- The argument in this book is simple:
- Global warming is real and man-made.
- Statements about strong, ominous, and immediate consequences of global warming are often wildly exaggerated, and this is unlikely to result in good policy.
- We need simpler, smarter, and more efficient solutions for global warming rather than excessive if well-intentioned efforts. Large and very expensive CO2 cuts made now will have only a rather samll and insignificant impact far in to the future.
- Many other issues are much more important than global warming. We need to get our perspective back. There are many more pressing problems int he world, such as hunger, poverty, and disease. By addressing them, we can help more people, at lower cost, with a much higher chance of success than by pursuing drastic climate policies at a cost of trillions of dollars.

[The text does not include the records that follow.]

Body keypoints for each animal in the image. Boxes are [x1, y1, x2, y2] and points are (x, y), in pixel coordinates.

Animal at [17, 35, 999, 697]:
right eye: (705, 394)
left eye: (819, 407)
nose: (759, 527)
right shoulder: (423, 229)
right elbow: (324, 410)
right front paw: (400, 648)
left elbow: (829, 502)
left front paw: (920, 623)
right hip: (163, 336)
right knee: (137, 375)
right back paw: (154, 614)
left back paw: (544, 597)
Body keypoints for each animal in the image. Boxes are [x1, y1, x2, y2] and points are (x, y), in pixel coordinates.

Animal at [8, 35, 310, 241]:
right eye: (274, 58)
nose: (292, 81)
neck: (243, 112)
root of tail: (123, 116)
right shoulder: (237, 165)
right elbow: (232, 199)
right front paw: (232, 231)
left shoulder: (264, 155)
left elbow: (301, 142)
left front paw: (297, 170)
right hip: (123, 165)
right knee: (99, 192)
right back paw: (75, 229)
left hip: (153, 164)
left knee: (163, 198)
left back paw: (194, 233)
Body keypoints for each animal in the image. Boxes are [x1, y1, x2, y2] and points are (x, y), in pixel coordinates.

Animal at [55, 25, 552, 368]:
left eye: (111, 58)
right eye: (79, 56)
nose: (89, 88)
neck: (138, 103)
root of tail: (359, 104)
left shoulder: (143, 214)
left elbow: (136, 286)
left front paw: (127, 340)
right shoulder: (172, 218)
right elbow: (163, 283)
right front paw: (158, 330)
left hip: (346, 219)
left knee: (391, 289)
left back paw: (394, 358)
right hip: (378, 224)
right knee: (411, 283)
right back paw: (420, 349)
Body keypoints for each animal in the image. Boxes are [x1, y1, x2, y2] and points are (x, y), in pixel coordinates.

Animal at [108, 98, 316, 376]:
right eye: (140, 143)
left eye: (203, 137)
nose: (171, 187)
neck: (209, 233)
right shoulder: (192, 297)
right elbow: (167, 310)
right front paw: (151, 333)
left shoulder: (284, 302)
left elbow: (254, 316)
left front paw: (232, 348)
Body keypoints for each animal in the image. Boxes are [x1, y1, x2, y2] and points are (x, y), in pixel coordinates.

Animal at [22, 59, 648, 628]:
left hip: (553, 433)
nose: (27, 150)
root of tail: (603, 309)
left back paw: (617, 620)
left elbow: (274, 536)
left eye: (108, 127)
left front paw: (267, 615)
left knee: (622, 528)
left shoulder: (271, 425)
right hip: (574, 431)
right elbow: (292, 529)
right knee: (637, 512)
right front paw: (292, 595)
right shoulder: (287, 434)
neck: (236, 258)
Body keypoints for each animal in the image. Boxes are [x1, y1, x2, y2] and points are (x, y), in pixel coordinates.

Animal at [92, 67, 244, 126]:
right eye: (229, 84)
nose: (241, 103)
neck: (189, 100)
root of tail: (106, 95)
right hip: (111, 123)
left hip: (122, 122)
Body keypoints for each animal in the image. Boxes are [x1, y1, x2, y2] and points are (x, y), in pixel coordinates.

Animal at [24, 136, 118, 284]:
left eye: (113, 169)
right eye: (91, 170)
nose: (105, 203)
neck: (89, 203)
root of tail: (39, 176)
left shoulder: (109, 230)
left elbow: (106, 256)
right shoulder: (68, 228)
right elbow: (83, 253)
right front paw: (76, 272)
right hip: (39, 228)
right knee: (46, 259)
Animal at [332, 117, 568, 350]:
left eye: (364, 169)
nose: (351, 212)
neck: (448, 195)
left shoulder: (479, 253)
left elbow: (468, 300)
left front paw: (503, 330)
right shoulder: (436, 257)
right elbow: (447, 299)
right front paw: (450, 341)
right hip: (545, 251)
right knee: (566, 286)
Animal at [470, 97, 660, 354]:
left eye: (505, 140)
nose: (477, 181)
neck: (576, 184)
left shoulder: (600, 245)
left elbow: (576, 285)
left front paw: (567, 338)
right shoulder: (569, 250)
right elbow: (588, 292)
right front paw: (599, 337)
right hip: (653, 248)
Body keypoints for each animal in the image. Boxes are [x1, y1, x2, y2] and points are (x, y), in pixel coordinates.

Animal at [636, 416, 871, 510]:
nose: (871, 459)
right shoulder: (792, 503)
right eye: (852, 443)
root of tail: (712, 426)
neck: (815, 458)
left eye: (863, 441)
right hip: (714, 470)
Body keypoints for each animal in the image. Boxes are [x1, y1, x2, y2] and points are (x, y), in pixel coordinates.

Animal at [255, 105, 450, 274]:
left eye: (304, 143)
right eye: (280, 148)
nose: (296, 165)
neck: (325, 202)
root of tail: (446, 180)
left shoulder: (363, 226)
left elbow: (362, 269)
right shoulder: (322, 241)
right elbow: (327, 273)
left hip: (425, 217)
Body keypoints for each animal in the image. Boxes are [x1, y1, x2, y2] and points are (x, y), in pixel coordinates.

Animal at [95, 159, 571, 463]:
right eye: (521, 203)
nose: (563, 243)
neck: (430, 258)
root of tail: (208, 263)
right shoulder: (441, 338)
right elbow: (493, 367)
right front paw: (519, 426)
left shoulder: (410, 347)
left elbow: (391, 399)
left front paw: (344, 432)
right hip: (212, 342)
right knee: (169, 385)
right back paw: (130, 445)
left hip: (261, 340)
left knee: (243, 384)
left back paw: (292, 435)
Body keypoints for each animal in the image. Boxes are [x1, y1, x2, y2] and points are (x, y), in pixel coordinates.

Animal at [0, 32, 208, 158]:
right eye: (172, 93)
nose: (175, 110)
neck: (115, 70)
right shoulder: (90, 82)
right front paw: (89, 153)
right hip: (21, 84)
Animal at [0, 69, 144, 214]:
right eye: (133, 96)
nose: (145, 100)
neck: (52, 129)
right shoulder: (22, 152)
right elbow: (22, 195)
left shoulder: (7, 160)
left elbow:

Coincidentally, in the book, Lomborg predicts (based on other historical causes of hyperbole) that this fad will ultimately grow tiresome for the people and wear itself out. Last week on NPR (yes, NPR!), they did a story about environmentalists at a conference who were despondent about getting funds from banks to do their own causes; real-world problems such as the financial crisis has been naturally putting the global "catastrophe" funding on hold.
As excellent as the book is, Lomborg cannot claim the best sound-bite. That goes to a quote from Mark Hulme, director of the Tyndall Centre for Climate Change Research:
- "Framing climate change as an issue which evokes fear and personal stress becomes a self-fulfilling prophecy. By "sexing it up" we exacerbate, through psychological amplifiers, the very risks we are trying to ward off.
The careless (or conspiratorial?) translation of concern about Saddam Hussein's putative military threat into the case for WMD has had major geopolitical repercussions."